━━━ Texte fourni ━━━
L’image des États-Unis : racisme, tueries de masse, violence, drogue, inégalités criantes, misère, haines politiques, élections contestées, président irresponsable, haines politiques irréconciliables… constitue désormais un repoussoir plus qu’un modèle. Où est passé le “rêve américain” ? Quel est ce “modèle”, demandent les “pays du Sud”, qui, chez lui, ne réussit ni à établir la sécurité, ni la justice, ni les droits de l’homme pour les noirs, les hispaniques, les minorités ? Où les femmes n’ont plus le droit à l’IVG. Qui se détruit par la drogue, multiplie les sectes, et où près de 18% de la population croit encore que la terre est plate ? Quel humanisme, offre-t-il aux Africains, aux Asiatiques, aux Musulmans, aux Sud-américains …?

 

3 – Le développement inégalitaire des pays du monde.

 

Charte de l’Atlantique : « Cinquièmement, (les Nations Unies) désirent faire en sorte que se réalise, dans le domaine économique, la plus entière collaboration entre toutes les nations, afin d’assurer à toutes de meilleures conditions de travail, le progrès économique et la sécurité sociale. »

 

Pour atteindre cet objectif, deux institutions internationales ont été créées, qui sont au cœur des critiques portées par les BRICS : la Banque mondiale et le FMI. La fonction de la Banque mondiale est de réduire la pauvreté et les inégalités entre pays, en favorisant le développement de ceux qui sont le plus en difficulté. Tandis que celle du FMI consiste à veiller à la stabilité du système monétaire international, dominé par le dollar, en imposant des conditions draconiennes à son aide financière.
━━━ Enregistrements fournis ━━━
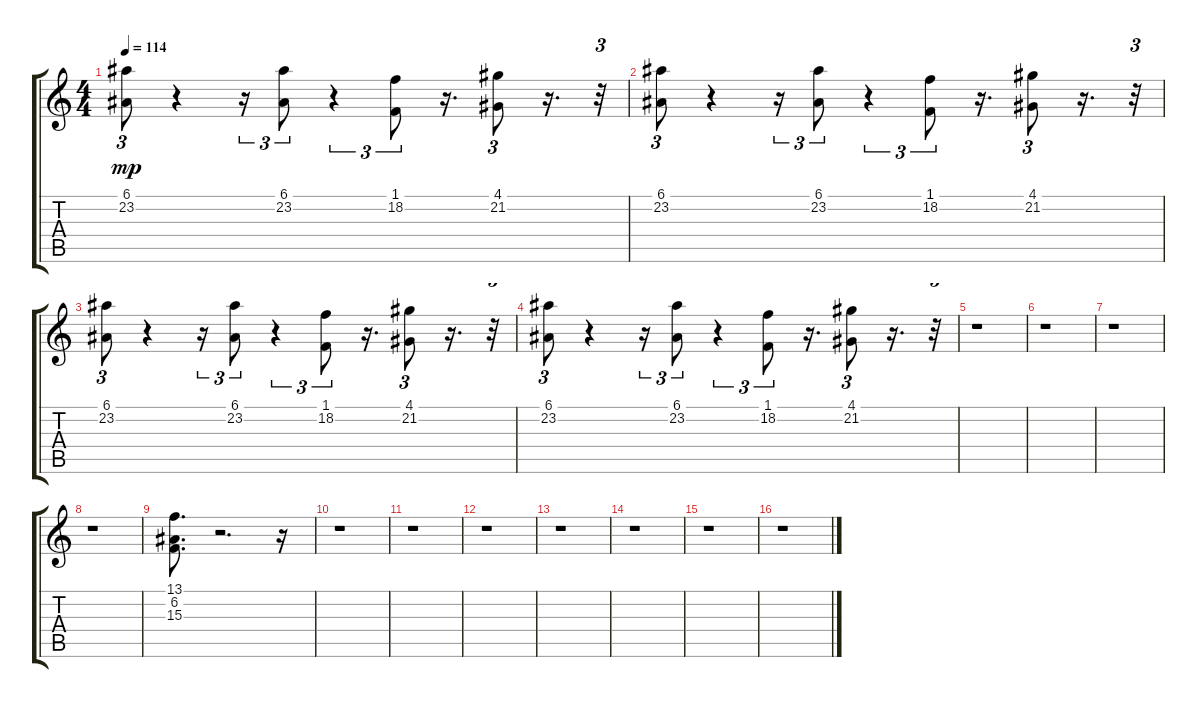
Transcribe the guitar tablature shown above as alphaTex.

\track "" {instrument brasssection}
\staff {score tabs}
\tuning (E4 B3 G3 D3 A2 E2) {hide}
\ts (4 4)
\tempo 114
\clef g2
\ks c
(6.1 23.2).8{tu (3 2) dy mp} r.4 r.16{tu (3 2)} (6.1 23.2).8{tu (3 2)} r.4{tu (3 2)} (1.1 18.2).8{tu (3 2)} r.16{d} (4.1 21.2).8{tu (3 2)} r.16{d} r.32{tu (3 2)} |
(6.1 23.2).8{tu (3 2)} r.4 r.16{tu (3 2)} (6.1 23.2).8{tu (3 2)} r.4{tu (3 2)} (1.1 18.2).8{tu (3 2)} r.16{d} (4.1 21.2).8{tu (3 2)} r.16{d} r.32{tu (3 2)} |
(6.1 23.2).8{tu (3 2)} r.4 r.16{tu (3 2)} (6.1 23.2).8{tu (3 2)} r.4{tu (3 2)} (1.1 18.2).8{tu (3 2)} r.16{d} (4.1 21.2).8{tu (3 2)} r.16{d} r.32{tu (3 2)} |
(6.1 23.2).8{tu (3 2)} r.4 r.16{tu (3 2)} (6.1 23.2).8{tu (3 2)} r.4{tu (3 2)} (1.1 18.2).8{tu (3 2)} r.16{d} (4.1 21.2).8{tu (3 2)} r.16{d} r.32{tu (3 2)} |
r.1 |
r.1 |
r.1 |
r.1 |
(13.1 6.2 15.3).8{d} r.2{d} r.16 |
r.1 |
r.1 |
r.1 |
r.1 |
r.1 |
r.1 |
r.1
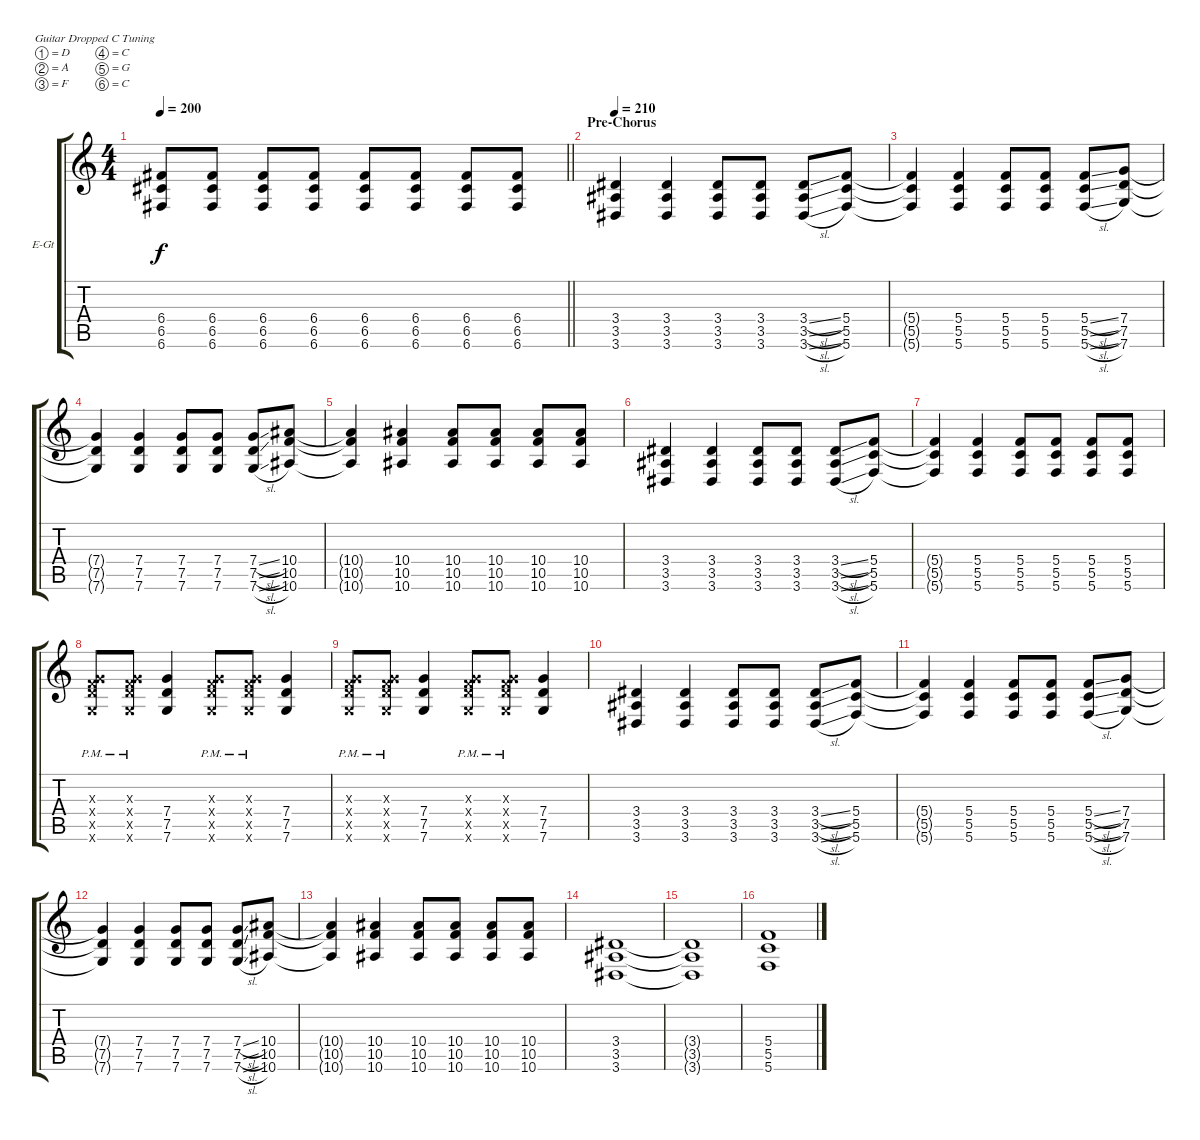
\bracketExtendMode groupsimilarinstruments
\firstSystemTrackNameOrientation horizontal
\otherSystemsTrackNameOrientation horizontal
\track ("Rhythm" "E-Gt") {instrument distortionguitar}
\staff {score tabs}
\tuning (D4 A3 F3 C3 G2 C2)
\ts (4 4)
\tempo 200
\clef g2
\barLineRight lightlight
\ks c
(6.4 6.5 6.6).8{dy f} (6.4 6.5 6.6).8 (6.4 6.5 6.6).8 (6.4 6.5 6.6).8 (6.4 6.5 6.6).8 (6.4 6.5 6.6).8 (6.4 6.5 6.6).8 (6.4 6.5 6.6).8 |
\section ("" "Pre-Chorus")
\tempo 210
(3.4 3.5 3.6).4 (3.4 3.5 3.6).4 (3.4 3.5 3.6).8 (3.4 3.5 3.6).8 (3.4{sl} 3.5{sl} 3.6{sl}).8 (5.4 5.5 5.6).8 |
(5.4{t} 5.5{t} 5.6{t}).4 (5.4 5.5 5.6).4 (5.4 5.5 5.6).8 (5.4 5.5 5.6).8 (5.4{sl} 5.5{sl} 5.6{sl}).8 (7.4 7.5 7.6).8 |
(7.4{t} 7.5{t} 7.6{t}).4 (7.4 7.5 7.6).4 (7.4 7.5 7.6).8 (7.4 7.5 7.6).8 (7.4{sl} 7.5{sl} 7.6{sl}).8 (10.4 10.5 10.6).8 |
(10.4{t} 10.5{t} 10.6{t}).4 (10.4 10.5 10.6).4 (10.4 10.5 10.6).8 (10.4 10.5 10.6).8 (10.4 10.5 10.6).8 (10.4 10.5 10.6).8 |
(3.4 3.5 3.6).4 (3.4 3.5 3.6).4 (3.4 3.5 3.6).8 (3.4 3.5 3.6).8 (3.4{sl} 3.5{sl} 3.6{sl}).8 (5.4 5.5 5.6).8 |
(5.4{t} 5.5{t} 5.6{t}).4 (5.4 5.5 5.6).4 (5.4 5.5 5.6).8 (5.4 5.5 5.6).8 (5.4 5.5 5.6).8 (5.4 5.5 5.6).8 |
(0.3{x} 7.4{pm x} 7.5{pm x} 7.6{pm x}).8 (0.3{x} 7.4{pm x} 7.5{pm x} 7.6{pm x}).8 (7.4 7.5 7.6).4 (0.3{x} 7.4{pm x} 7.5{pm x} 7.6{pm x}).8 (0.3{x} 7.4{pm x} 7.5{pm x} 7.6{pm x}).8 (7.4 7.5 7.6).4 |
(0.3{x} 7.4{pm x} 7.5{pm x} 7.6{pm x}).8 (0.3{x} 7.4{pm x} 7.5{pm x} 7.6{pm x}).8 (7.4 7.5 7.6).4 (0.3{x} 7.4{pm x} 7.5{pm x} 7.6{pm x}).8 (0.3{x} 7.4{pm x} 7.5{pm x} 7.6{pm x}).8 (7.4 7.5 7.6).4 |
(3.4 3.5 3.6).4 (3.4 3.5 3.6).4 (3.4 3.5 3.6).8 (3.4 3.5 3.6).8 (3.4{sl} 3.5{sl} 3.6{sl}).8 (5.4 5.5 5.6).8 |
(5.4{t} 5.5{t} 5.6{t}).4 (5.4 5.5 5.6).4 (5.4 5.5 5.6).8 (5.4 5.5 5.6).8 (5.4{sl} 5.5{sl} 5.6{sl}).8 (7.4 7.5 7.6).8 |
(7.4{t} 7.5{t} 7.6{t}).4 (7.4 7.5 7.6).4 (7.4 7.5 7.6).8 (7.4 7.5 7.6).8 (7.4{sl} 7.5{sl} 7.6{sl}).8 (10.4 10.5 10.6).8 |
(10.4{t} 10.5{t} 10.6{t}).4 (10.4 10.5 10.6).4 (10.4 10.5 10.6).8 (10.4 10.5 10.6).8 (10.4 10.5 10.6).8 (10.4 10.5 10.6).8 |
(3.4 3.5 3.6).1 |
(3.4{t} 3.5{t} 3.6{t}).1 |
(5.4 5.5 5.6).1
━━━
Reproduisez à l'identique, dans le texte sur l'image des États-Unis et le développement inégalitaire, le passage allant de « Pour atteindre cet » à « son aide financière. ».

[Solution complète]
Pour atteindre cet objectif, deux institutions internationales ont été créées, qui sont au cœur des critiques portées par les BRICS : la Banque mondiale et le FMI. La fonction de la Banque mondiale est de réduire la pauvreté et les inégalités entre pays, en favorisant le développement de ceux qui sont le plus en difficulté. Tandis que celle du FMI consiste à veiller à la stabilité du système monétaire international, dominé par le dollar, en imposant des conditions draconiennes à son aide financière.